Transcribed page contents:
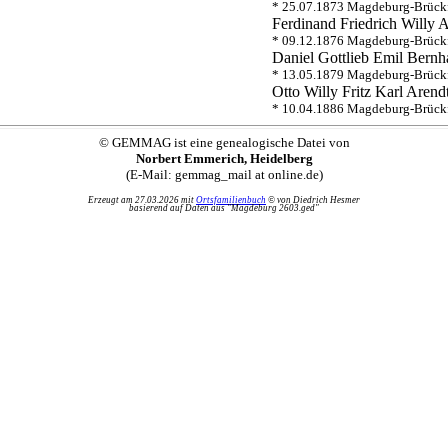
* 25.07.1873 Magdeburg-Brückf
Ferdinand Friedrich Willy
A
* 09.12.1876 Magdeburg-Brück
Daniel Gottlieb Emil Bernh
* 13.05.1879 Magdeburg-Brück
Otto Willy Fritz Karl
Arend
* 10.04.1886 Magdeburg-Brück
© GEMMAG ist eine genealogische Datei von
Norbert Emmerich, Heidelberg
(E-Mail: gemmag_mail at online.de)
Erzeugt am 27.03.2026 mit
Ortsfamilienbuch
© von Diedrich Hesmer
basierend auf Daten aus "Magdeburg 2603.ged"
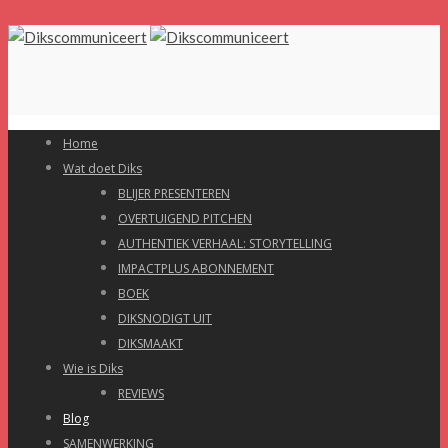
Home
Wat doet Diks
BLIJER PRESENTEREN
OVERTUIGEND PITCHEN
AUTHENTIEK VERHAAL: STORYTELLING
IMPACTPLUS ABONNEMENT
BOEK
DIKSNODIGT UIT
DIKSMAAKT
Wie is Diks
REVIEWS
Blog
SAMENWERKING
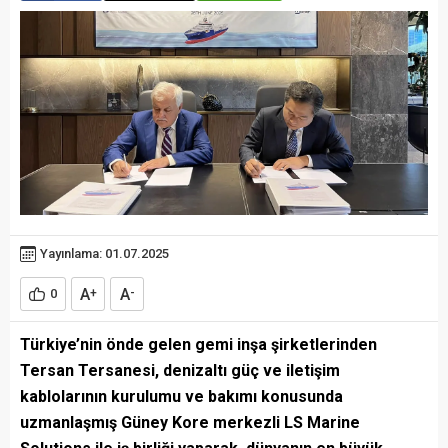
Yayınlama: 01.07.2025
A
A
0
+
-
Türkiye’nin önde gelen gemi inşa şirketlerinden
Tersan Tersanesi, denizaltı güç ve iletişim
kablolarının kurulumu ve bakımı konusunda
uzmanlaşmış Güney Kore merkezli LS Marine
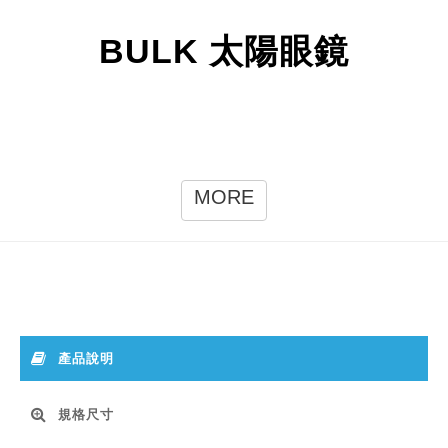
BULK 太陽眼鏡
MORE
產品說明
規格尺寸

Work to be completed:
Your copy must match the records above exactly, apart from the pictures, which are excluded.

Answer box:
* 25.07.1873 Magdeburg-Brückf
Ferdinand Friedrich Willy
A
* 09.12.1876 Magdeburg-Brück
Daniel Gottlieb Emil Bernh
* 13.05.1879 Magdeburg-Brück
Otto Willy Fritz Karl
Arend
* 10.04.1886 Magdeburg-Brück
© GEMMAG ist eine genealogische Datei von
Norbert Emmerich, Heidelberg
(E-Mail: gemmag_mail at online.de)
Erzeugt am 27.03.2026 mit
Ortsfamilienbuch
© von Diedrich Hesmer
basierend auf Daten aus "Magdeburg 2603.ged"
Home
Wat doet Diks
BLIJER PRESENTEREN
OVERTUIGEND PITCHEN
AUTHENTIEK VERHAAL: STORYTELLING
IMPACTPLUS ABONNEMENT
BOEK
DIKSNODIGT UIT
DIKSMAAKT
Wie is Diks
REVIEWS
Blog
SAMENWERKING
Yayınlama: 01.07.2025
A
A
0
+
-
Türkiye’nin önde gelen gemi inşa şirketlerinden
Tersan Tersanesi, denizaltı güç ve iletişim
kablolarının kurulumu ve bakımı konusunda
uzmanlaşmış Güney Kore merkezli LS Marine
BULK 太陽眼鏡
MORE
產品說明
規格尺寸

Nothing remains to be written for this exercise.